#### Task
Only the pictures are to be omitted; everything else in the listing must be reproduced exactly.

#### Data records

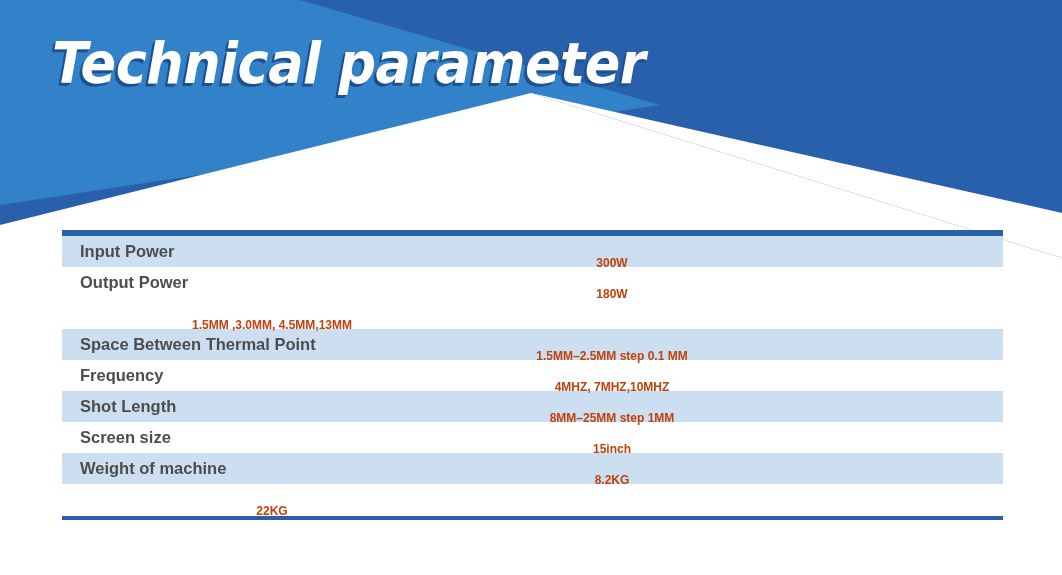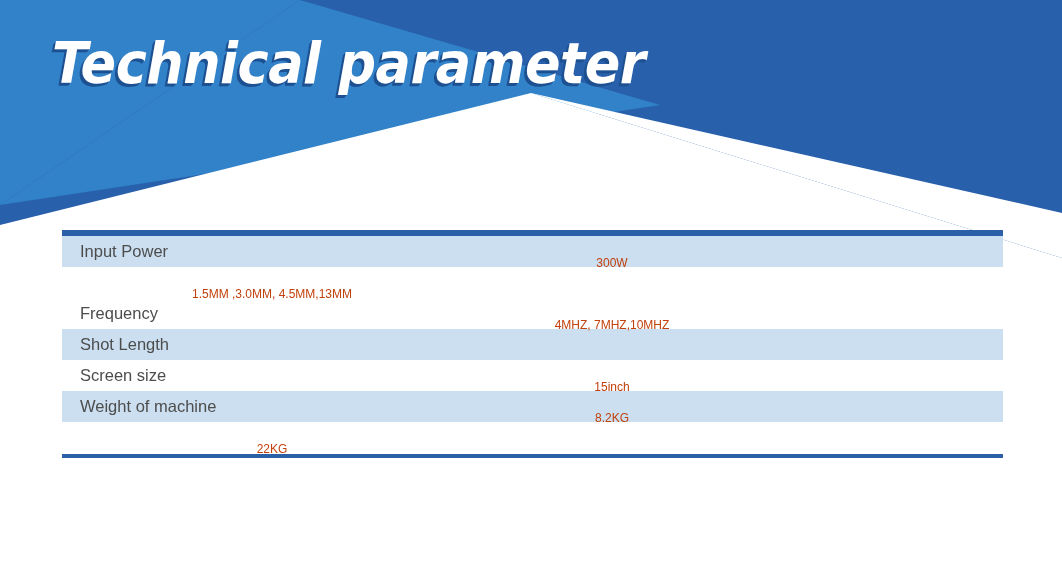--- a/index.html
+++ b/index.html
@@ -75,20 +75,21 @@
     margin-top: 1px;
   }
   .spec-rows {
     width: 100%;
   }
   .spec-row {
     display: flex;
     align-items: center;
     height: 31px;
     background: #ffffff;
+    font-weight: bold;
   }
   .spec-row.alt {
     background: #cbdff0;
   }
   .spec-label {
     flex: 0 0 340px;
     padding-left: 18px;
     box-sizing: border-box;
     font-size: 16.5px;
     color: #4d4d4d;
@@ -124,30 +125,41 @@
 
   <div class="spec-table">
     <div class="table-top-rule"></div>
     <div class="spec-rows">
         <div class="spec-row alt">
           <div class="spec-label">Input Power</div>
           <div class="spec-value">300W</div>
           <div class="spec-pad"></div>
         </div>
         <div class="spec-row">
+          <div class="spec-label">Output Power</div>
+          <div class="spec-value">180W</div>
+          <div class="spec-pad"></div>
+        </div>
+        <div class="spec-row">
           <div class="spec-value">1.5MM ,3.0MM, 4.5MM,13MM</div>
+          <div class="spec-pad"></div>
+        </div>
+        <div class="spec-row alt">
+          <div class="spec-label">Space Between Thermal Point</div>
+          <div class="spec-value">1.5MM–2.5MM step 0.1 MM</div>
           <div class="spec-pad"></div>
         </div>
         <div class="spec-row">
           <div class="spec-label">Frequency</div>
           <div class="spec-value">4MHZ, 7MHZ,10MHZ</div>
           <div class="spec-pad"></div>
         </div>
         <div class="spec-row alt">
           <div class="spec-label">Shot Length</div>
+          <div class="spec-value">8MM–25MM step 1MM</div>
           <div class="spec-pad"></div>
         </div>
         <div class="spec-row">
           <div class="spec-label">Screen size</div>
           <div class="spec-value">15inch</div>
           <div class="spec-pad"></div>
         </div>
         <div class="spec-row alt">
           <div class="spec-label">Weight of machine</div>
           <div class="spec-value">8.2KG</div>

#### Result for this exercise
--- a/index.html
+++ b/index.html
@@ -75,20 +75,21 @@
     margin-top: 1px;
   }
   .spec-rows {
     width: 100%;
   }
   .spec-row {
     display: flex;
     align-items: center;
     height: 31px;
     background: #ffffff;
+    font-weight: bold;
   }
   .spec-row.alt {
     background: #cbdff0;
   }
   .spec-label {
     flex: 0 0 340px;
     padding-left: 18px;
     box-sizing: border-box;
     font-size: 16.5px;
     color: #4d4d4d;
@@ -124,30 +125,41 @@
 
   <div class="spec-table">
     <div class="table-top-rule"></div>
     <div class="spec-rows">
         <div class="spec-row alt">
           <div class="spec-label">Input Power</div>
           <div class="spec-value">300W</div>
           <div class="spec-pad"></div>
         </div>
         <div class="spec-row">
+          <div class="spec-label">Output Power</div>
+          <div class="spec-value">180W</div>
+          <div class="spec-pad"></div>
+        </div>
+        <div class="spec-row">
           <div class="spec-value">1.5MM ,3.0MM, 4.5MM,13MM</div>
+          <div class="spec-pad"></div>
+        </div>
+        <div class="spec-row alt">
+          <div class="spec-label">Space Between Thermal Point</div>
+          <div class="spec-value">1.5MM–2.5MM step 0.1 MM</div>
           <div class="spec-pad"></div>
         </div>
         <div class="spec-row">
           <div class="spec-label">Frequency</div>
           <div class="spec-value">4MHZ, 7MHZ,10MHZ</div>
           <div class="spec-pad"></div>
         </div>
         <div class="spec-row alt">
           <div class="spec-label">Shot Length</div>
+          <div class="spec-value">8MM–25MM step 1MM</div>
           <div class="spec-pad"></div>
         </div>
         <div class="spec-row">
           <div class="spec-label">Screen size</div>
           <div class="spec-value">15inch</div>
           <div class="spec-pad"></div>
         </div>
         <div class="spec-row alt">
           <div class="spec-label">Weight of machine</div>
           <div class="spec-value">8.2KG</div>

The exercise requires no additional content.